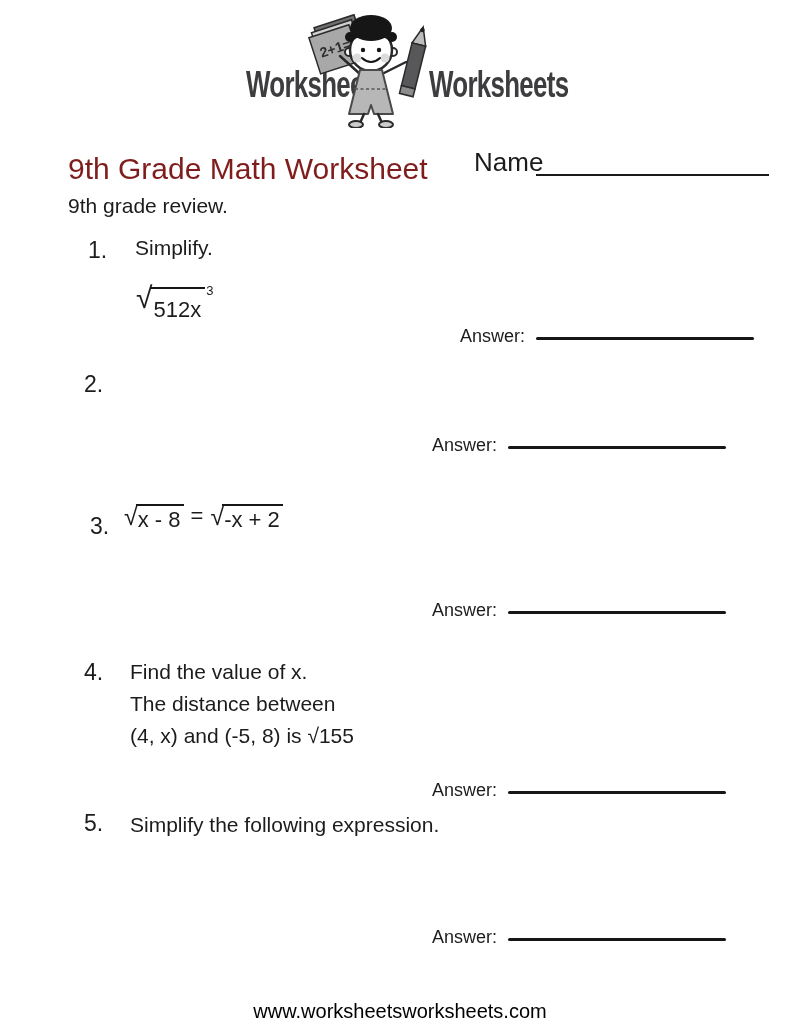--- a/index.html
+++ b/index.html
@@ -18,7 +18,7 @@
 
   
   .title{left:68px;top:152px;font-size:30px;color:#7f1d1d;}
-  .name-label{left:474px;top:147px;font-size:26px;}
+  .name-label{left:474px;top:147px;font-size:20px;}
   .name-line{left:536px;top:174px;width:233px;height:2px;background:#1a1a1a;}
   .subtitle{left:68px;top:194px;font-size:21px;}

----------------------------------------

§ **Task to complete**
Repeat the data above exactly, images excluded.

§ **Your solution**
--- a/index.html
+++ b/index.html
@@ -18,7 +18,7 @@
 
   
   .title{left:68px;top:152px;font-size:30px;color:#7f1d1d;}
-  .name-label{left:474px;top:147px;font-size:26px;}
+  .name-label{left:474px;top:147px;font-size:20px;}
   .name-line{left:536px;top:174px;width:233px;height:2px;background:#1a1a1a;}
   .subtitle{left:68px;top:194px;font-size:21px;}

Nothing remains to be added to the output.